▶ WHAT YOU ARE ASKED TO DO: Write out, exactly and in full, the records given below, but not their pictures.
[AVAILABLE RECORDS Boundary: Start]
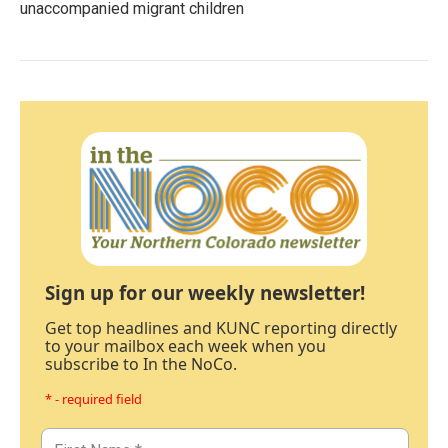
unaccompanied migrant children
Sign up for our weekly newsletter!
Get top headlines and KUNC reporting directly
to your mailbox each week when you
subscribe to In the NoCo.
* - required field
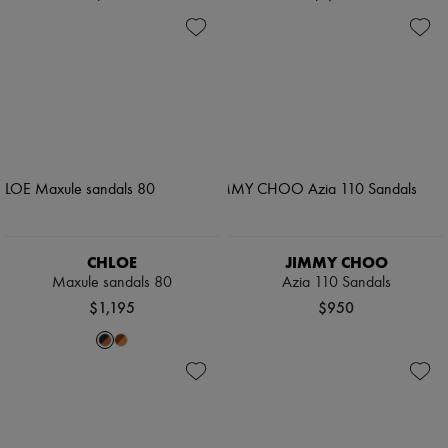
CHLOE
JIMMY CHOO
Maxule sandals 80
Azia 110 Sandals
$1,195
$950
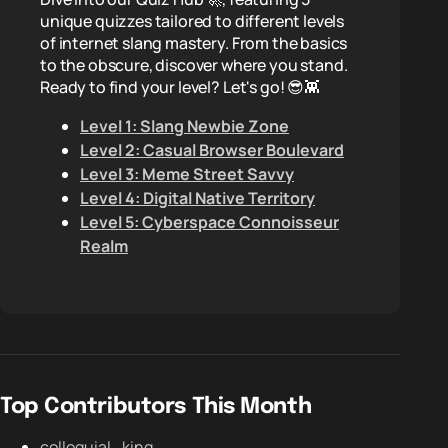
unique quizzes tailored to different levels
of internet slang mastery. From the basics
to the obscure, discover where you stand.
Ready to find your level? Let's go! 😎👾
Level 1: Slang Newbie Zone
Level 2: Casual Browser Boulevard
Level 3: Meme Street Savvy
Level 4: Digital Native Territory
Level 5: Cyberspace Connoisseur
Realm
Top Contributors This Month
colloquial_king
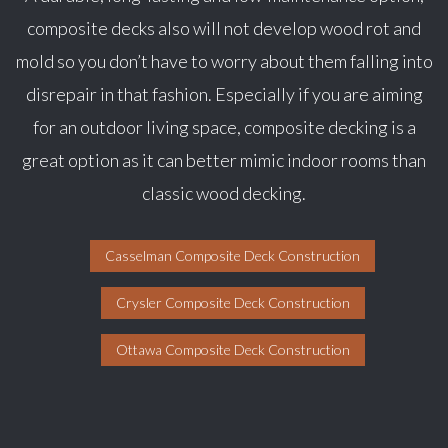
composite decks also will not develop wood rot and
mold so you don’t have to worry about them falling into
disrepair in that fashion. Especially if you are aiming
for an outdoor living space, composite decking is a
great option as it can better mimic indoor rooms than
classic wood decking.
Casselman Composite Deck Construction
Crysler Composite Deck Construction
Ottawa Composite Deck Construction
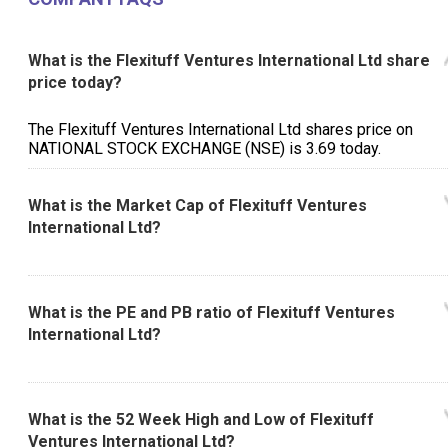
What is the Flexituff Ventures International Ltd share
price today?
The Flexituff Ventures International Ltd shares price on
NATIONAL STOCK EXCHANGE (NSE) is ₹3.69 today.
What is the Market Cap of Flexituff Ventures
International Ltd?
What is the PE and PB ratio of Flexituff Ventures
International Ltd?
What is the 52 Week High and Low of Flexituff
Ventures International Ltd?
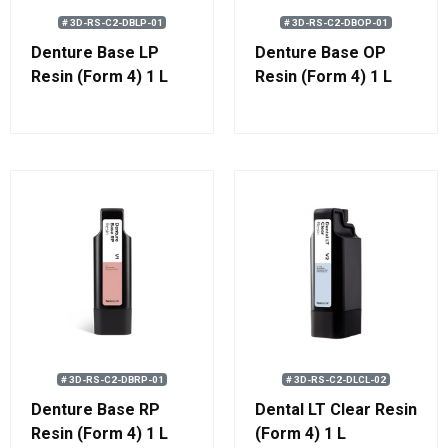
# 3D-RS-C2-DBLP-01
# 3D-RS-C2-DBOP-01
Denture Base LP
Denture Base OP
Resin (Form 4) 1 L
Resin (Form 4) 1 L
# 3D-RS-C2-DBRP-01
# 3D-RS-C2-DLCL-02
Denture Base RP
Dental LT Clear Resin
Resin (Form 4) 1 L
(Form 4) 1 L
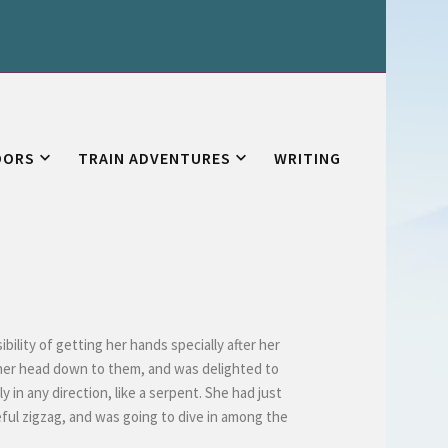
OORS
TRAIN ADVENTURES
WRITING
bility of getting her hands specially after her
her head down to them, and was delighted to
 in any direction, like a serpent. She had just
eful zigzag, and was going to dive in among the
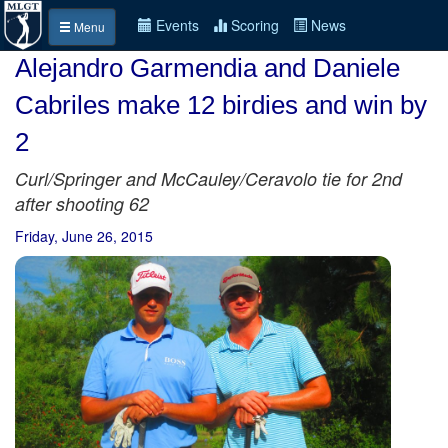
Events
Scoring
News
Menu
Alejandro Garmendia and Daniele
Cabriles make 12 birdies and win by
2
Curl/Springer and McCauley/Ceravolo tie for 2nd
after shooting 62
Friday, June 26, 2015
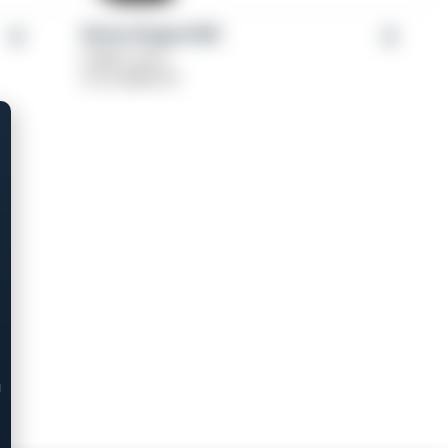
Girsan Regard MC
Caliber: 9mm
From
$
489.00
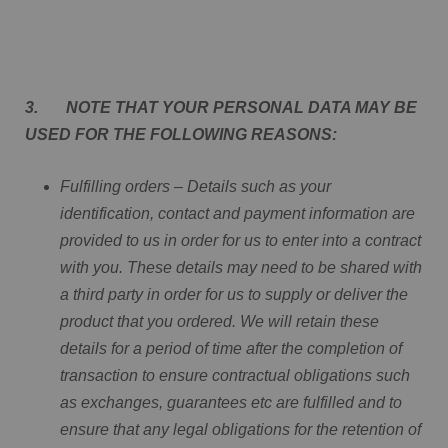
3. NOTE THAT YOUR PERSONAL DATA MAY BE
USED FOR THE FOLLOWING REASONS:
Fulfilling orders – Details such as your
identification, contact and payment information are
provided to us in order for us to enter into a contract
with you. These details may need to be shared with
a third party in order for us to supply or deliver the
product that you ordered. We will retain these
details for a period of time after the completion of
transaction to ensure contractual obligations such
as exchanges, guarantees etc are fulfilled and to
ensure that any legal obligations for the retention of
[AVAILABLE RECORDS Boundary: End]
▶ TASK OUTPUT:
unaccompanied migrant children
Sign up for our weekly newsletter!
Get top headlines and KUNC reporting directly
to your mailbox each week when you
subscribe to In the NoCo.
* - required field
CHLOE
JIMMY CHOO
Maxule sandals 80
Azia 110 Sandals
$1,195
$950
unique quizzes tailored to different levels
of internet slang mastery. From the basics
to the obscure, discover where you stand.
Ready to find your level? Let's go! 😎👾
Level 1: Slang Newbie Zone
Level 2: Casual Browser Boulevard
Level 3: Meme Street Savvy
Level 4: Digital Native Territory
Level 5: Cyberspace Connoisseur
Realm
Top Contributors This Month
colloquial_king
composite decks also will not develop wood rot and
mold so you don’t have to worry about them falling into
disrepair in that fashion. Especially if you are aiming
for an outdoor living space, composite decking is a
great option as it can better mimic indoor rooms than
classic wood decking.
Casselman Composite Deck Construction
Crysler Composite Deck Construction
Ottawa Composite Deck Construction
What is the Flexituff Ventures International Ltd share
price today?
The Flexituff Ventures International Ltd shares price on
NATIONAL STOCK EXCHANGE (NSE) is ₹3.69 today.
What is the Market Cap of Flexituff Ventures
International Ltd?
What is the PE and PB ratio of Flexituff Ventures
International Ltd?
What is the 52 Week High and Low of Flexituff
Ventures International Ltd?
# 3D-RS-C2-DBLP-01
# 3D-RS-C2-DBOP-01
Denture Base LP
Denture Base OP
Resin (Form 4) 1 L
Resin (Form 4) 1 L
# 3D-RS-C2-DBRP-01
# 3D-RS-C2-DLCL-02
Denture Base RP
Dental LT Clear Resin
Resin (Form 4) 1 L
(Form 4) 1 L
OORS
TRAIN ADVENTURES
WRITING
bility of getting her hands specially after her
her head down to them, and was delighted to
 in any direction, like a serpent. She had just
eful zigzag, and was going to dive in among the
Events
Scoring
News
Menu
Alejandro Garmendia and Daniele
Cabriles make 12 birdies and win by
2
Curl/Springer and McCauley/Ceravolo tie for 2nd
after shooting 62
Friday, June 26, 2015
Girsan Regard MC
Caliber: 9mm
From
$
489.00
3. NOTE THAT YOUR PERSONAL DATA MAY BE
USED FOR THE FOLLOWING REASONS:
Fulfilling orders – Details such as your
identification, contact and payment information are
provided to us in order for us to enter into a contract
with you. These details may need to be shared with
a third party in order for us to supply or deliver the
product that you ordered. We will retain these
details for a period of time after the completion of
transaction to ensure contractual obligations such
as exchanges, guarantees etc are fulfilled and to
ensure that any legal obligations for the retention of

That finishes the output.